The high court said it would not review a ruling by a federal appeals court that greenlighted the planned executions of four federal death row inmates.
The inmates had challenged their executions, arguing that the federal lethal injection protocol must comply with standards used in the states where they were sentenced.
A federal court agreed with the prisoners, but in April, the federal appeals court for the District of Columbia reversed the decision.
Liberal justices Ruth Bader Ginsburg and Sonia Sotomayor said they would have heard the challenge.
The high court’s decision means that unless another court intervenes, the four inmates — all convicted of murdering children — will be put to death at a federal prison in Haute, Indiana, beginning July 13.
The first inmate scheduled for execution is Daniel Lewis Lee, a member of a white supremacist group convicted in 1999 of murdering a family of three, including an 8-year-old girl. Lee and two other prisoners will be executed in rapid succession on July 13, 15 and 17. The fourth inmate, Keith Nelson, is set for execution on Aug. 28.
If the executions go forward, they will effectively end a 17-year moratorium on federal capital punishment. The last federal execution in the United States took place in 2003 when Gulf War veteran Louis Jones Jr. was put to death for the kidnapping and murder of a 19-year-old soldier. Federal executions remained on hold under both the Bush and Obama administrations until Attorney General William Barr, a fervent advocate of the death penalty, reinstated them last summer.
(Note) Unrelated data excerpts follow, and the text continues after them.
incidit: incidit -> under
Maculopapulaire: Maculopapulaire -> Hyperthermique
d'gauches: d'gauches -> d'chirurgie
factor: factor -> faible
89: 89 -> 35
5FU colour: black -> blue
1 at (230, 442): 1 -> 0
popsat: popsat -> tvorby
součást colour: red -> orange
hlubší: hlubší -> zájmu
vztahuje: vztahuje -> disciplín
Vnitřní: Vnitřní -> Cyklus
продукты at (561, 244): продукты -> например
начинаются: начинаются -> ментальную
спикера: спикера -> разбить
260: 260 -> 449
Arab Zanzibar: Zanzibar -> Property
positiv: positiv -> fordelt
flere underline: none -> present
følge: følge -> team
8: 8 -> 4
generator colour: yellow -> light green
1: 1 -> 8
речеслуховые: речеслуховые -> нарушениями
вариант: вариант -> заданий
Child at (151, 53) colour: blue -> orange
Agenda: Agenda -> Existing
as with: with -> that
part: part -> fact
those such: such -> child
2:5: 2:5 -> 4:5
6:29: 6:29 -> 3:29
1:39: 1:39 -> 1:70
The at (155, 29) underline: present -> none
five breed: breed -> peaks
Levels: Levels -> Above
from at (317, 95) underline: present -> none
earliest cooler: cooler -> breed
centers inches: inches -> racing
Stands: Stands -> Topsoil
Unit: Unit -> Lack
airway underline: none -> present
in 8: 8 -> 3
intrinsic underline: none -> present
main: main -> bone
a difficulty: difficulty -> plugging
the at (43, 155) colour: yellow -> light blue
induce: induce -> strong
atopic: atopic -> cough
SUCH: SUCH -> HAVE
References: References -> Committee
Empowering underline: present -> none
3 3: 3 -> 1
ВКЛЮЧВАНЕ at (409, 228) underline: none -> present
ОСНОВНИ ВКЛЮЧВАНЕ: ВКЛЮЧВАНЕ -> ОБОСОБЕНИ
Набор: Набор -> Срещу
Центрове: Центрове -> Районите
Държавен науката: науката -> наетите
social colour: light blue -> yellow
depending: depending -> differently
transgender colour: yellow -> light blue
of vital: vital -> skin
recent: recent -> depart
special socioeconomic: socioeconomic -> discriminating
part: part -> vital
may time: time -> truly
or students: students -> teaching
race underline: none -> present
The executions scheduled for the next two months will also come at a time when more U.S. states and countries around the world are moving away from the death penalty in favor of life sentences and other punishments.
“There's a strong national trend away from capital punishment,” said Robert Dunham, executive director of the Death Penalty Information Center. “Fewer and fewer states are carrying out executions.”
According to the center, 62 federal inmates are currently on death row in the United States.
Internationally, an increasingly small number of countries are carrying out executions, according to Dunham.
“And the ones that do are the ones that have exhibited less regard for the fairness of trials,” Dunham said.
The Department of Justice last year announced plans to reinstate federal capital punishment after Barr directed the Bureau of Prisons to adopt a lethal injection protocol consisting of a single drug used by several states. The drug, pentobarbital, is to replace a three-drug cocktail previously used in federal executions.
But five inmates scheduled to be executed in December and January filed legal challenges, holding up their executions.
The Justice Department announced the four men’s execution dates two weeks ago, saying all four had exhausted their appeals.
“We owe it to the victims of these horrific crimes, and to the families left behind, to carry forward the sentence imposed by our justice system,” Barr said at the time.
But lawyers for the four men said litigation is still underway in federal district court.
“These executions were set while litigation has been pending and despite serious concerns in these prisoners’ cases, including opposition to the death sentence from victims’ family members, mental competency, and compelling mitigation evidence that their juries never heard,” the lawyers said in a statement on Monday.